───── Records supplied ─────

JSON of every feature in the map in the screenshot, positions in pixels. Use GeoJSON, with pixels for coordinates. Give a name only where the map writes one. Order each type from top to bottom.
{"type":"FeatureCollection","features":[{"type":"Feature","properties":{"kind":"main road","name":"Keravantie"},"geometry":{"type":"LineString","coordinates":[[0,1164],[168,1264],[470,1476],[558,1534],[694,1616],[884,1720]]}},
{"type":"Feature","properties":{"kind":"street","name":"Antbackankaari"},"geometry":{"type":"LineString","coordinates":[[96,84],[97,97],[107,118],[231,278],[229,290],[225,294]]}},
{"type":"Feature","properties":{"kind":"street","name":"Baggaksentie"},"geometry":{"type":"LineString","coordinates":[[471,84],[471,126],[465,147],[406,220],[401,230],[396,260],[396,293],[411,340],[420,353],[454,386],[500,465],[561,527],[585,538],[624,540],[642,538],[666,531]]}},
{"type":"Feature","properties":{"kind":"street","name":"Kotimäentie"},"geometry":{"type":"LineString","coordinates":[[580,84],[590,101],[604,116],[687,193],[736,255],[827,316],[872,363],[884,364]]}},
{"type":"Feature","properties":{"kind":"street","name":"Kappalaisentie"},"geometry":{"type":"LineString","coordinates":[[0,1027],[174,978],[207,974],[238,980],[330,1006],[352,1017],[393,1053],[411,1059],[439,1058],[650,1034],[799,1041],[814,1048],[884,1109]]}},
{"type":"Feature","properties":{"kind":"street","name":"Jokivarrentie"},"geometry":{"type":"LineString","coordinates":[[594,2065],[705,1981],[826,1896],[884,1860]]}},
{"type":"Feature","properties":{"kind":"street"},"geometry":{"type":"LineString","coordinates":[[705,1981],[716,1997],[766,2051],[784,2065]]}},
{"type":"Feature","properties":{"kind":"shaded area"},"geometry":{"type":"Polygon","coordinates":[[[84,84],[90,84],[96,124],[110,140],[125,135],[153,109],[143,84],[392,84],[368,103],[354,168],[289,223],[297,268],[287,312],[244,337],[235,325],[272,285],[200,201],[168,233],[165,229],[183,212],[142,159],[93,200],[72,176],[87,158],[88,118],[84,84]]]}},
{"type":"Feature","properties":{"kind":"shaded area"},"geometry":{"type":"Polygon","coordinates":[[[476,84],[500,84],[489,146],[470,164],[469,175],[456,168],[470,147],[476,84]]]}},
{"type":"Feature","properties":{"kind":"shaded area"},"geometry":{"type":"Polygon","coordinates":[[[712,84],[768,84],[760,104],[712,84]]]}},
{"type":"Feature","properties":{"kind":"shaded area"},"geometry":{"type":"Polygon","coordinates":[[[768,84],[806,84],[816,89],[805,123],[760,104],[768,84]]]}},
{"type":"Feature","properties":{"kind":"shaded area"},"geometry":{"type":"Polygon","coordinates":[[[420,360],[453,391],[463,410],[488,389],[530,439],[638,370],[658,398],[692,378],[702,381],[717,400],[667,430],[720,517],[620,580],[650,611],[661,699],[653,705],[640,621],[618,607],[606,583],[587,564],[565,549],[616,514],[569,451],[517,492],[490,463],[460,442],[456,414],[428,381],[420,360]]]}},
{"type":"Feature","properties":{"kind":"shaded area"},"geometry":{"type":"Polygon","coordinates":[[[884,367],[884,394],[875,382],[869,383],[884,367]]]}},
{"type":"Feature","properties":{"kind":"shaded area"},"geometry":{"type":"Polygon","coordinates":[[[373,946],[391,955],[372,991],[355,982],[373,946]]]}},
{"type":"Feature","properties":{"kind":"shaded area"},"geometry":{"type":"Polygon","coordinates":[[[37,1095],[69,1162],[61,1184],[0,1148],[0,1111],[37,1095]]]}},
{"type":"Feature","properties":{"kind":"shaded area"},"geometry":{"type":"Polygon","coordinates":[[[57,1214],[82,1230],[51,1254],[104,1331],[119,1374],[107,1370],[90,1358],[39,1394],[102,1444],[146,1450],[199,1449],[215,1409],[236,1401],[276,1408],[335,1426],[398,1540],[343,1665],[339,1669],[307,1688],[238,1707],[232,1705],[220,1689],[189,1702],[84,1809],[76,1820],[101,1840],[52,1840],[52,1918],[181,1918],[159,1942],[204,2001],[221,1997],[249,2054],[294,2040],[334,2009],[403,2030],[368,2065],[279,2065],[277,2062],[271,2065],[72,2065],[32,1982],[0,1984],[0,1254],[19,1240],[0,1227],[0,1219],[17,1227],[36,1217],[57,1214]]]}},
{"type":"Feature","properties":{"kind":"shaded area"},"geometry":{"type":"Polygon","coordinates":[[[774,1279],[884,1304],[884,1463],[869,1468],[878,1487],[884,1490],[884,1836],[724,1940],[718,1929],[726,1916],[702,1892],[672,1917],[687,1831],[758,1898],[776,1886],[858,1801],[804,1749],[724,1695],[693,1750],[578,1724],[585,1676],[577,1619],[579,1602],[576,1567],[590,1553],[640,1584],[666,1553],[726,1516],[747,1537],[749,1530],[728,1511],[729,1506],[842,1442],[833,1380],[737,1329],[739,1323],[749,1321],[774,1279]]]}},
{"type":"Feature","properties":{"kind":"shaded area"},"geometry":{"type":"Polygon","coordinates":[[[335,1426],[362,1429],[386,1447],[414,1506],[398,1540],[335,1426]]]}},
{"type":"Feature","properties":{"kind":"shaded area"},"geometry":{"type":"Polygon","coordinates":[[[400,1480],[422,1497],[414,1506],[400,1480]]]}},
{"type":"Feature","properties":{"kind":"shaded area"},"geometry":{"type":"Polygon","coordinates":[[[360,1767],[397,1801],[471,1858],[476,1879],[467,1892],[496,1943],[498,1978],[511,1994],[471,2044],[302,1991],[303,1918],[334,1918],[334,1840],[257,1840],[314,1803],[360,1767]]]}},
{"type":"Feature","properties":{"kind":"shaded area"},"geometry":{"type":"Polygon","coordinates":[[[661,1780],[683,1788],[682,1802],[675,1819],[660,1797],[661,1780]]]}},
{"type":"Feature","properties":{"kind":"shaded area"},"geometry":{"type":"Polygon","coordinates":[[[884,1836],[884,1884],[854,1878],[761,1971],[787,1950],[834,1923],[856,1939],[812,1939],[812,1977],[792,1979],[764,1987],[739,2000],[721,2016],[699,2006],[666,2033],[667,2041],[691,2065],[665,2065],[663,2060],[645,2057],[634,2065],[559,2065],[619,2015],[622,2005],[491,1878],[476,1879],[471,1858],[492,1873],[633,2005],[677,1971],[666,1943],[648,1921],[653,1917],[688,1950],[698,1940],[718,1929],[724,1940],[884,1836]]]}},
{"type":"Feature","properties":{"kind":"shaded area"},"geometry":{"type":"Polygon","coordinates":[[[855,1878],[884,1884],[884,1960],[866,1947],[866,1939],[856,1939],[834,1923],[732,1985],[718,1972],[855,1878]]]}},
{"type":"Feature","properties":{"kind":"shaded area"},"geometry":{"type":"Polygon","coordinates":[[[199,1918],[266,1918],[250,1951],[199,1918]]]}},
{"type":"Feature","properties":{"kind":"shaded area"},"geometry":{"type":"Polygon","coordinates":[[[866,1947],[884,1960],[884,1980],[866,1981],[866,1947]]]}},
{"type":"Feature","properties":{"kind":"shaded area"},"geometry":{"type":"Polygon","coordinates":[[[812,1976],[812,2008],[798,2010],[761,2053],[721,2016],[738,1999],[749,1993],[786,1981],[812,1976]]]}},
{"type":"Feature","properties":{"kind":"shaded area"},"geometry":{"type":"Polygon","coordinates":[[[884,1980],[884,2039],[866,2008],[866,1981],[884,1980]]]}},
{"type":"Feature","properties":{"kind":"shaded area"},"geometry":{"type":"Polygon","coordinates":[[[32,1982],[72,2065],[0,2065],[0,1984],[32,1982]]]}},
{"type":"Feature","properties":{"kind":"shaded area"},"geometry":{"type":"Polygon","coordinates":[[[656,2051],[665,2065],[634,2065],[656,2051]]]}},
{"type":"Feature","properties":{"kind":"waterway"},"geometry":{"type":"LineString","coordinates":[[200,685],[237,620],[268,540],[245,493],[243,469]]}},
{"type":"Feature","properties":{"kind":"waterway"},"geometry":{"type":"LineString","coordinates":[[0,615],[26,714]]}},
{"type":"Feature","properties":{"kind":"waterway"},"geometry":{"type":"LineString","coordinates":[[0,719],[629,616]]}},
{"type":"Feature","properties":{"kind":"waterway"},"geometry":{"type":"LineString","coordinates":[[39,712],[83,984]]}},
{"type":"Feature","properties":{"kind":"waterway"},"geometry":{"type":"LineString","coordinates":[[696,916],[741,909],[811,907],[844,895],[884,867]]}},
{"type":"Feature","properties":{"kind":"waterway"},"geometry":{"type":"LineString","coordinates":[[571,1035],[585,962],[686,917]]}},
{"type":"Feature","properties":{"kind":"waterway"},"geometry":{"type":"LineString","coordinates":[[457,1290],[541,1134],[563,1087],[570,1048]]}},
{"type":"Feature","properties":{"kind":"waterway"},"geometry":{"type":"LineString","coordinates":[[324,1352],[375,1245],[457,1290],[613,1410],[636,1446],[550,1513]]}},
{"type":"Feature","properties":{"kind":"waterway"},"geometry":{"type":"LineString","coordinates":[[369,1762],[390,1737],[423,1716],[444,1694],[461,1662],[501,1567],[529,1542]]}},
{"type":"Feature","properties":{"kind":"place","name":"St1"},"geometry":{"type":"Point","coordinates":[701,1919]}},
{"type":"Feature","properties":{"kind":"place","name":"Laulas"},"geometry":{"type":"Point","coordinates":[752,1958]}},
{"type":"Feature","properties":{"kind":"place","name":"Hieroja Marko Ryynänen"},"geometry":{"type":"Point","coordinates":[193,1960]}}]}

─────

**Try it:** Please go through the entries and show every line with the word "street".

**Finished exercise:**
{"type":"Feature","properties":{"kind":"street","name":"Antbackankaari"},"geometry":{"type":"LineString","coordinates":[[96,84],[97,97],[107,118],[231,278],[229,290],[225,294]]}},
{"type":"Feature","properties":{"kind":"street","name":"Baggaksentie"},"geometry":{"type":"LineString","coordinates":[[471,84],[471,126],[465,147],[406,220],[401,230],[396,260],[396,293],[411,340],[420,353],[454,386],[500,465],[561,527],[585,538],[624,540],[642,538],[666,531]]}},
{"type":"Feature","properties":{"kind":"street","name":"Kotimäentie"},"geometry":{"type":"LineString","coordinates":[[580,84],[590,101],[604,116],[687,193],[736,255],[827,316],[872,363],[884,364]]}},
{"type":"Feature","properties":{"kind":"street","name":"Kappalaisentie"},"geometry":{"type":"LineString","coordinates":[[0,1027],[174,978],[207,974],[238,980],[330,1006],[352,1017],[393,1053],[411,1059],[439,1058],[650,1034],[799,1041],[814,1048],[884,1109]]}},
{"type":"Feature","properties":{"kind":"street","name":"Jokivarrentie"},"geometry":{"type":"LineString","coordinates":[[594,2065],[705,1981],[826,1896],[884,1860]]}},
{"type":"Feature","properties":{"kind":"street"},"geometry":{"type":"LineString","coordinates":[[705,1981],[716,1997],[766,2051],[784,2065]]}},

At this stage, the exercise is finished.